The trick is to pick a syscall that does almost nothing in the kernel, so what you're timing is the crossing itself rather than the work. getppid() is the classic choice. It just reads a field. Glibc doesn't cache it, so every call really does enter the kernel.
#include <unistd.h>
#include <stdio.h>
#include <time.h>
int main(void) {
long n = 50000000;
struct timespec a, b;
clock_gettime(CLOCK_MONOTONIC, &a);
for (long i = 0; i < n; i++) getppid();
clock_gettime(CLOCK_MONOTONIC, &b);
double ns = (b.tv_sec - a.tv_sec) * 1e9 + (b.tv_nsec - a.tv_nsec);
printf("%.1f ns/call\n", ns / n);
return 0;
}
On a fairly ordinary x86-64 Linux box this came out around 80ns per call for me. Your number will differ: CPU, kernel version, and whether spectre-style mitigations are in play all move it, though that last lot is mostly a story for the next couple of years rather than today.
So what does 80ns mean? On its own, nothing. It's a rounding error next to a disk read or a network round trip. The trouble is hot loops. If you're making a syscall per byte instead of per buffer, that 80ns gets multiplied by something with a lot of zeroes, and suddenly a third of your wall-clock time is spent crossing into the kernel and back for no good reason.
That's the actual lesson, and it's older than I am: batch your I/O. Read into a big buffer and parse from memory.
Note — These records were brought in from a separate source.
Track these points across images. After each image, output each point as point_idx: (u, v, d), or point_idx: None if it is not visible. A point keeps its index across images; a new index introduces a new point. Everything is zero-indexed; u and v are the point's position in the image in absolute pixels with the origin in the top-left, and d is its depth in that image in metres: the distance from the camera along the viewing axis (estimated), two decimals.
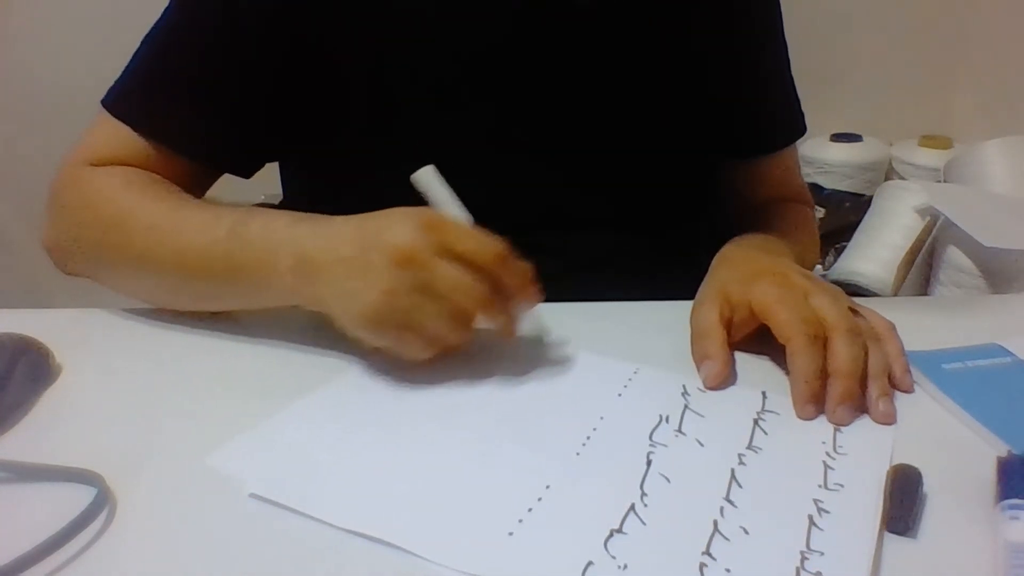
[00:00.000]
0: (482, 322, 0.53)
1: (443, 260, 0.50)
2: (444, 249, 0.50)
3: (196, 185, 0.67)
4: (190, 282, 0.59)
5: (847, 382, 0.52)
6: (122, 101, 0.65)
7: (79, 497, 0.43)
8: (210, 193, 0.71)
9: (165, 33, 0.65)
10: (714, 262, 0.67)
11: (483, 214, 0.69)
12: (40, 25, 1.63)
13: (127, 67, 0.66)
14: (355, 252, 0.51)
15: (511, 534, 0.42)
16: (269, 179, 0.76)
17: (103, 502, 0.43)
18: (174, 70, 0.65)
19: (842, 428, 0.51)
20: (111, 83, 0.66)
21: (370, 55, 0.65)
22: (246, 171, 0.70)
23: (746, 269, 0.61)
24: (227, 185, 0.70)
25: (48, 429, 0.51)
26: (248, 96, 0.65)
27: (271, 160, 0.73)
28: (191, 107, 0.65)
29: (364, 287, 0.50)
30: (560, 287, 0.65)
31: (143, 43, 0.66)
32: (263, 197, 0.96)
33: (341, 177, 0.70)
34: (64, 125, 0.67)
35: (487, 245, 0.51)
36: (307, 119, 0.67)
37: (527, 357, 0.58)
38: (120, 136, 0.64)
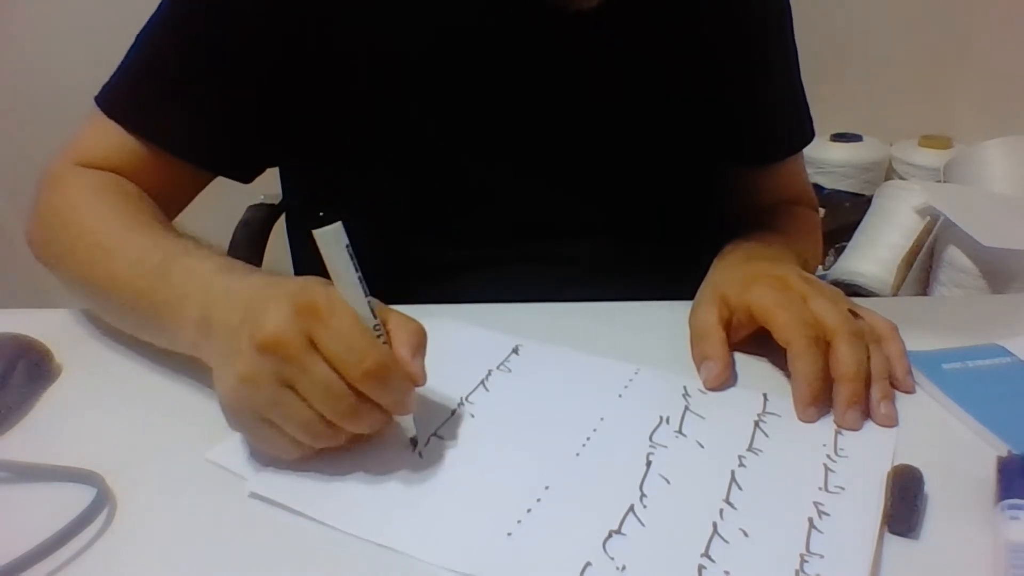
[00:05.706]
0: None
1: (312, 355, 0.42)
2: (316, 342, 0.43)
3: (188, 187, 0.67)
4: (117, 309, 0.57)
5: (853, 385, 0.51)
6: (114, 99, 0.65)
7: (79, 497, 0.43)
8: (212, 193, 0.71)
9: (157, 31, 0.65)
10: (713, 265, 0.67)
11: (482, 219, 0.69)
12: (40, 25, 1.63)
13: (121, 64, 0.66)
14: (236, 325, 0.45)
15: (510, 535, 0.42)
16: (269, 179, 0.76)
17: (103, 502, 0.43)
18: (165, 69, 0.65)
19: (843, 431, 0.51)
20: None
21: (364, 54, 0.64)
22: (241, 174, 0.70)
23: (744, 272, 0.61)
24: (228, 184, 0.69)
25: (48, 429, 0.51)
26: (239, 95, 0.65)
27: (268, 165, 0.72)
28: (182, 106, 0.64)
29: (228, 369, 0.44)
30: (561, 294, 0.65)
31: (137, 40, 0.65)
32: (263, 197, 0.96)
33: (336, 183, 0.70)
34: (64, 124, 0.67)
35: (360, 354, 0.42)
36: (301, 119, 0.67)
37: (527, 357, 0.58)
38: (111, 134, 0.64)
Write through a buffered writer and flush deliberately. The point of measuring the syscall wasn't to optimise the syscall, it was to give myself a concrete sense of when a syscall in a loop has stopped being free and started being the bill.
If you take one thing away, make it this: don't trust the folklore, and don't trust me either. Run the loop on your own hardware. The number is cheap to get and it'll stop you arguing about it in code review.